WRITTEN REQUEST
Answer these questions from the forum post on multiple reference lines:
1. What formula does the calculated field for average age use?
2. With Gender on the Rows shelf, what average ages do the reference lines show for females and for males?
3. What value does the single reference line take when Compute using is set to Age?

TEXT BLOCK

14 Replies Latest reply on Dec 8, 2014 11:21 PM by geeta.israni.0

    Multiple Reference Lines

    Mark Isaacs

      I have a line chart with employee age on the Columns shelf and the number of staff on the Rows shelf.  A reference line shows the average age, using a calculated field field whose formula is TOTAL(AVG([Age]))  This shows that the average age is 41.90 (see worksheet Avg Age).  The field Avg Age is placed on the Level of Detail shelf.


      I can drag another dimension field such as Gender to the rows shelf (see worksheet Avg Age by Gender - 1) and the reference lines show (correctly) that the average age for females is 39.0 and for males it's 46.9.  What I really need, however, is for the two gender charts to appear as in  worksheet Avg Age by Gender - 2, where Gender is on the Color shelf rather than the row shelf.  I was hoping to have two reference lines appear, one for each gender.  However, only one line appears, with the average age across both genders.  I've tried changing the Computing Using... properties for the Avg Age on the Level of Detail shelf, but all this does is change the value for the single reference line, to values such as 49.51 when the Compute using... is set to Gender and 43.259 when it's set to Age.


      Is there a way to have multiple reference lines appear in the viz in worksheet Avg Age by Gender - 2?  If so, are separate calculated fields needed for each?  I would hope not, as I'd really like to be able to drop other dimensions on the color shelf and have the appropriate reference lines automatically generated.


      Also, can anyone explain what the values 49.51 and 43.259 refer to, when you change the Compute using... to Gender and to Age?

DATA RECORDS

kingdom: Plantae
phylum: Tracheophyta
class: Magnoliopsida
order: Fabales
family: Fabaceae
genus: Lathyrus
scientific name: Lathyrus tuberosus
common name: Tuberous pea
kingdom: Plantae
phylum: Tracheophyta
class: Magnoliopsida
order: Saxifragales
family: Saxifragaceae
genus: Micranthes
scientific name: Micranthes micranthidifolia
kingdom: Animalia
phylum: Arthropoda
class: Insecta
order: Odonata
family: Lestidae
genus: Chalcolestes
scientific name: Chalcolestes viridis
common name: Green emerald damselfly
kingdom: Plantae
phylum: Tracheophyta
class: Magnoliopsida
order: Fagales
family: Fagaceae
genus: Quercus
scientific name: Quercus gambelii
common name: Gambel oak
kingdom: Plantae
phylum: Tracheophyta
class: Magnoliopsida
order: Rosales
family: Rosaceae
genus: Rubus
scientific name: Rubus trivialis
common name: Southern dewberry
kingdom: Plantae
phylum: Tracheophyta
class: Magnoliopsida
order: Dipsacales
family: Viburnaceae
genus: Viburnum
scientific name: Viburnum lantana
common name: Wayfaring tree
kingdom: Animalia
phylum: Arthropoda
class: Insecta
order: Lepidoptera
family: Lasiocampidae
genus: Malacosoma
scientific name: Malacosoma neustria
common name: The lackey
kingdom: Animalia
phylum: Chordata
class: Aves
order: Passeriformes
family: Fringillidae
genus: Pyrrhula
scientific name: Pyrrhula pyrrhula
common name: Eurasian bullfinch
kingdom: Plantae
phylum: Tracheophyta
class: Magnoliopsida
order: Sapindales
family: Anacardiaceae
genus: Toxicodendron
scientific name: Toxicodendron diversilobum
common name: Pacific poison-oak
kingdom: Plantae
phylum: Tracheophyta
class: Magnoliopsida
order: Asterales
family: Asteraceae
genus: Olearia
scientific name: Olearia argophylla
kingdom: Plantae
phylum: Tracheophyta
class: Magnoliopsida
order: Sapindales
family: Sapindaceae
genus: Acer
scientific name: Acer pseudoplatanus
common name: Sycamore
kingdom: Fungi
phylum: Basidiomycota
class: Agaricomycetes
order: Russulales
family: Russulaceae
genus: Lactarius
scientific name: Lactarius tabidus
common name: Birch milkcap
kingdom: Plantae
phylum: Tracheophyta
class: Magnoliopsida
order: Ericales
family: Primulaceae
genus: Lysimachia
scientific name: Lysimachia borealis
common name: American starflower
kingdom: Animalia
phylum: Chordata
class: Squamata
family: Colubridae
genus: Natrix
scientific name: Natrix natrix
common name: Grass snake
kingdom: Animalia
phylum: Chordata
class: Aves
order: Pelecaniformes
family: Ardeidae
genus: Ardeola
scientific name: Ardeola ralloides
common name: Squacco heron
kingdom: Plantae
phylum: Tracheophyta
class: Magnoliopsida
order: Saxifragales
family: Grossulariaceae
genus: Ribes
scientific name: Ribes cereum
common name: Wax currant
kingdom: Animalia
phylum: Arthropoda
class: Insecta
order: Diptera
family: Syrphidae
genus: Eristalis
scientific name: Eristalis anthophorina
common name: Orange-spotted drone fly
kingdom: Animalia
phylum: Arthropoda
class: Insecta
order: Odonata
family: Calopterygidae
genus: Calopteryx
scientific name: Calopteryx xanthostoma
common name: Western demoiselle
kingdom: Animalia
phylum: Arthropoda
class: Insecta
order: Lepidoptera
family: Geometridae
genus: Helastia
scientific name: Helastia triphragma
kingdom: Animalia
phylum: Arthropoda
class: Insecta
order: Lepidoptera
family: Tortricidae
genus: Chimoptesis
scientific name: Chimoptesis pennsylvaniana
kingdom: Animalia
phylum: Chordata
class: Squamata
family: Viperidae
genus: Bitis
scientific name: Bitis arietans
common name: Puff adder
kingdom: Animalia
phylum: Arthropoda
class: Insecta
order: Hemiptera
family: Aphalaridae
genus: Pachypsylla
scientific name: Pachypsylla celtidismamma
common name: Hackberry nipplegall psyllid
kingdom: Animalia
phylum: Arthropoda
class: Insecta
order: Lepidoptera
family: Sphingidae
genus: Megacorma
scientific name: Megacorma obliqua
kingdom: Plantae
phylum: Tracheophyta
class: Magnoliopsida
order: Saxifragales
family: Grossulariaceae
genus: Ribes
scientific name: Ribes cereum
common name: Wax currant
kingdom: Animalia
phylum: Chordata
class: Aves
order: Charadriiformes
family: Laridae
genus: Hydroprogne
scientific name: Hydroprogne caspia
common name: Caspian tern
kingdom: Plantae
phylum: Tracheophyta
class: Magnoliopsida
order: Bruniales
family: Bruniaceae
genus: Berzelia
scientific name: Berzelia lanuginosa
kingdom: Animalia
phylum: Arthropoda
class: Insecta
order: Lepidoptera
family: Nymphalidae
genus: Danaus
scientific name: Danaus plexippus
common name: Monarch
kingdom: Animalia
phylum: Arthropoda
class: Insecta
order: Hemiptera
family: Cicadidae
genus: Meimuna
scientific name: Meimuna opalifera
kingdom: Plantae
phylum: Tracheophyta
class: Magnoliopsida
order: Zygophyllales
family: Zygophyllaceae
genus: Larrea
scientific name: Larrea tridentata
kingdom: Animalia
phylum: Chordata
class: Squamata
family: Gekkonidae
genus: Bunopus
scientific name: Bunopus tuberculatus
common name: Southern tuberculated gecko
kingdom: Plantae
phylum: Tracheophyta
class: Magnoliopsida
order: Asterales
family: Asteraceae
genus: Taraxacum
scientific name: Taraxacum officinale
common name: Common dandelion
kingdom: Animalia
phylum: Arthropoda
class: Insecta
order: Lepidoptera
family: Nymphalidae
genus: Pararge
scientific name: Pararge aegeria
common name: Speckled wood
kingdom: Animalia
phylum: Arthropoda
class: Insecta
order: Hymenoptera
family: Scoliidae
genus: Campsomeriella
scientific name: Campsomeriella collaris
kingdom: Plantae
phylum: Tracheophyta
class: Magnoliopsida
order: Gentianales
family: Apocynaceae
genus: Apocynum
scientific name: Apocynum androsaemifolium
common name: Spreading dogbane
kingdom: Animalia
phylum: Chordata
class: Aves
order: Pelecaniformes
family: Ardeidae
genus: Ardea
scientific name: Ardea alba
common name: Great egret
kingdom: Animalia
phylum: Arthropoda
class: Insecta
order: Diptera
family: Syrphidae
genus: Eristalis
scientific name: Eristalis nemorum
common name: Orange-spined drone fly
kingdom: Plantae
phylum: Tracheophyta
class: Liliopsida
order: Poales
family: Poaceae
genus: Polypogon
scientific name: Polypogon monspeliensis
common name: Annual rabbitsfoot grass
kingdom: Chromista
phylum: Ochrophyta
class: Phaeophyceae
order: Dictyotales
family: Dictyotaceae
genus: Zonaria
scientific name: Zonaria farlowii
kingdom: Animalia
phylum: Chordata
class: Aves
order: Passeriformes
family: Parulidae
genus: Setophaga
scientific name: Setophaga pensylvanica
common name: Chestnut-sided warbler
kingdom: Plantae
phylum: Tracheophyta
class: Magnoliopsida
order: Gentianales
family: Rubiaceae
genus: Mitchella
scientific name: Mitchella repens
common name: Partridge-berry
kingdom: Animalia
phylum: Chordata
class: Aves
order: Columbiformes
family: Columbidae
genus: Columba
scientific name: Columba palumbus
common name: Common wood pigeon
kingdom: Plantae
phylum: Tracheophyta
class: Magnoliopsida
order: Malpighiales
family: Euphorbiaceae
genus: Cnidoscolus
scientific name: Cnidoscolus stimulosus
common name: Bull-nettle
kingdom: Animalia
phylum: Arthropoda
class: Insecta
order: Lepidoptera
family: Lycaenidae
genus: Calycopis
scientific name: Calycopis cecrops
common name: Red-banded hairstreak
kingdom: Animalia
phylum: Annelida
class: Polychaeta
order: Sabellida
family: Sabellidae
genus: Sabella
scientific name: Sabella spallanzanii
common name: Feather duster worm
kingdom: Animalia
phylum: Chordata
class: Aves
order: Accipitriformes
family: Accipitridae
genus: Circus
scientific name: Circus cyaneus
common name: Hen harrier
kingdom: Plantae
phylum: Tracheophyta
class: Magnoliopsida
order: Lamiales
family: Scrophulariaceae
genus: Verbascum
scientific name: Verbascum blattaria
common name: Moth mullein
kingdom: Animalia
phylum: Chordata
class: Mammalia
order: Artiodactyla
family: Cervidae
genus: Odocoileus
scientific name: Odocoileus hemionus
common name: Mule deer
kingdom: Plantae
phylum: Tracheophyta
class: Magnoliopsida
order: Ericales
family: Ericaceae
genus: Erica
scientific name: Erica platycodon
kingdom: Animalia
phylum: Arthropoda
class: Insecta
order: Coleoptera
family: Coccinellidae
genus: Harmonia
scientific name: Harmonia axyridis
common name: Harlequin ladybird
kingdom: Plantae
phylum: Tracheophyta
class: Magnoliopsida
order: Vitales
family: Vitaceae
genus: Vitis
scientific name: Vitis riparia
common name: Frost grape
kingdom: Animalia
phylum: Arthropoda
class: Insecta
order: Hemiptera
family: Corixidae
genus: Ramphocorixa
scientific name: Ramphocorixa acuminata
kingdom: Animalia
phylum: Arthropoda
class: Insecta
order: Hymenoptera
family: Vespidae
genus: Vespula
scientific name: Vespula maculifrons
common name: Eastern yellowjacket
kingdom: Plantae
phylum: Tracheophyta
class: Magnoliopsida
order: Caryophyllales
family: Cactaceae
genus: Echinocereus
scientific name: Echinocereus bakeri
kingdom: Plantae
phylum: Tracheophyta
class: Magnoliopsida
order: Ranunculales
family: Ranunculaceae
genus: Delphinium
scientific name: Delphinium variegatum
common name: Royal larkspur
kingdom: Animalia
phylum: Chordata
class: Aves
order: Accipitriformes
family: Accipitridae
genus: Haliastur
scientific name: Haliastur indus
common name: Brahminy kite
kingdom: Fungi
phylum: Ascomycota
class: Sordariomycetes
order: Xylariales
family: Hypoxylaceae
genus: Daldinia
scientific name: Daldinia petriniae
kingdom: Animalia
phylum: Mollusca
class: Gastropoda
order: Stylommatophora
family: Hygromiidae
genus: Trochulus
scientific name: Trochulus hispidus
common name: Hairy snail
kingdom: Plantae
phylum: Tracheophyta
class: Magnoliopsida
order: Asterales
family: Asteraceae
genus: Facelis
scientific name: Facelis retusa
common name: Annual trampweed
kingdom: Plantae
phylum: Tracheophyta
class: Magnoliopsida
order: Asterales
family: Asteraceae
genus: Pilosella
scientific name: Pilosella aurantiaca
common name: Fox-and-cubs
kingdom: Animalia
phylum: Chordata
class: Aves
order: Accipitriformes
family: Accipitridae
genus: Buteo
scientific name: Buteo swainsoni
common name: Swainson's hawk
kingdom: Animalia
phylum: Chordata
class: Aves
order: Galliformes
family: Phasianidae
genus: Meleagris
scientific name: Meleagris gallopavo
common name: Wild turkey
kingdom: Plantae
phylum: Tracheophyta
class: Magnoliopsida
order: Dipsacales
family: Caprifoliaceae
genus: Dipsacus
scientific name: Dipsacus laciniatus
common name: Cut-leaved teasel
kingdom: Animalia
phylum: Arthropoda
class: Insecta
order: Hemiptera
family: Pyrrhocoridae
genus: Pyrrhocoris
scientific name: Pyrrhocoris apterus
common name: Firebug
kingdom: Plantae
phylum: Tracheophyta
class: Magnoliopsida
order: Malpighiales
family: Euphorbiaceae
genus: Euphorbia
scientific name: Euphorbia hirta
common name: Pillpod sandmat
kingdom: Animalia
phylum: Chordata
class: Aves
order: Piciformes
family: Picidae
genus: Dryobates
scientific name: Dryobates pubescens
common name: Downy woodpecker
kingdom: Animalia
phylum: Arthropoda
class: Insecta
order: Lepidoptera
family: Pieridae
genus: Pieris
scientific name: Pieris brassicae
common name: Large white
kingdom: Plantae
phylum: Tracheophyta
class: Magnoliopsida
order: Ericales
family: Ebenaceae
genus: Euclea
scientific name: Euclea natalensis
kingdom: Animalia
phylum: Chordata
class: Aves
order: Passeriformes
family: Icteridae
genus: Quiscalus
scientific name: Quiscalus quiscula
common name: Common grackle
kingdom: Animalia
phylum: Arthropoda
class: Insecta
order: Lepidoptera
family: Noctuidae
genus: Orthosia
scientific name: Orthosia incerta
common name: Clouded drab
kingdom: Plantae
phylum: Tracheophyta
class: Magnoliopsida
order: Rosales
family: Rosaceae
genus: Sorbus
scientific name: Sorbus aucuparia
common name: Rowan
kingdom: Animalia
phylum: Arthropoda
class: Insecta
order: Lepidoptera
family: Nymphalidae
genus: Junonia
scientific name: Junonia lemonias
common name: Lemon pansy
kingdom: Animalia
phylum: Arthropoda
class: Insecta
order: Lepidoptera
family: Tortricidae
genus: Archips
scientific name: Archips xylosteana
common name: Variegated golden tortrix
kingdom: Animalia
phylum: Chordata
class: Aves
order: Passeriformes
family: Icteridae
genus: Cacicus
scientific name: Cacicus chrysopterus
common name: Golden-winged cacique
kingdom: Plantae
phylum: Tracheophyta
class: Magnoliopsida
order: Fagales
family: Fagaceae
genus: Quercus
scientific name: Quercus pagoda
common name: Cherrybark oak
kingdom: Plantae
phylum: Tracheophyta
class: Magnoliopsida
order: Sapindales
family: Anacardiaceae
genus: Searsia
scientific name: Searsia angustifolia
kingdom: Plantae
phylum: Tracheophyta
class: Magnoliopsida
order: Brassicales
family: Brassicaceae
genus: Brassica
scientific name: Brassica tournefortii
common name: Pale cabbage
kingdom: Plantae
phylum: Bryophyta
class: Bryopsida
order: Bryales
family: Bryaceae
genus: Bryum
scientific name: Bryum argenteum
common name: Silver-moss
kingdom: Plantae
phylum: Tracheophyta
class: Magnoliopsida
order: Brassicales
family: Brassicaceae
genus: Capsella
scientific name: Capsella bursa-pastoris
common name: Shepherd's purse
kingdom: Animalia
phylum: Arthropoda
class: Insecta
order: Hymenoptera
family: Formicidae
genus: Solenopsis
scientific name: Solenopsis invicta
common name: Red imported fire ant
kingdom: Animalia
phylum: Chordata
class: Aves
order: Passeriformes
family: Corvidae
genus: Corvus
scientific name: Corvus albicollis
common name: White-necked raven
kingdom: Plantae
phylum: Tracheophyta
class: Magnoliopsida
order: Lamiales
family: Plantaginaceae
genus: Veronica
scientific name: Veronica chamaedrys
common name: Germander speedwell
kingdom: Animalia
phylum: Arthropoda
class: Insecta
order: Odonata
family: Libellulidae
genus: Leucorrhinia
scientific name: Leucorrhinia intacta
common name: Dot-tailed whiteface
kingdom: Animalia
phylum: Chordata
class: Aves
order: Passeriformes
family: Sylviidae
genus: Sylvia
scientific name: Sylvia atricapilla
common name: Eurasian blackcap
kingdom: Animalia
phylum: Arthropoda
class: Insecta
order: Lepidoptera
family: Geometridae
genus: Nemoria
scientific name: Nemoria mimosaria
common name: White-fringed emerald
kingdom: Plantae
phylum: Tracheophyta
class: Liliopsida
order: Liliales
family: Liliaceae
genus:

RESULT BELOW
1. TOTAL(AVG([Age]))
2. 39.0 for females and 46.9 for males.
3. 43.259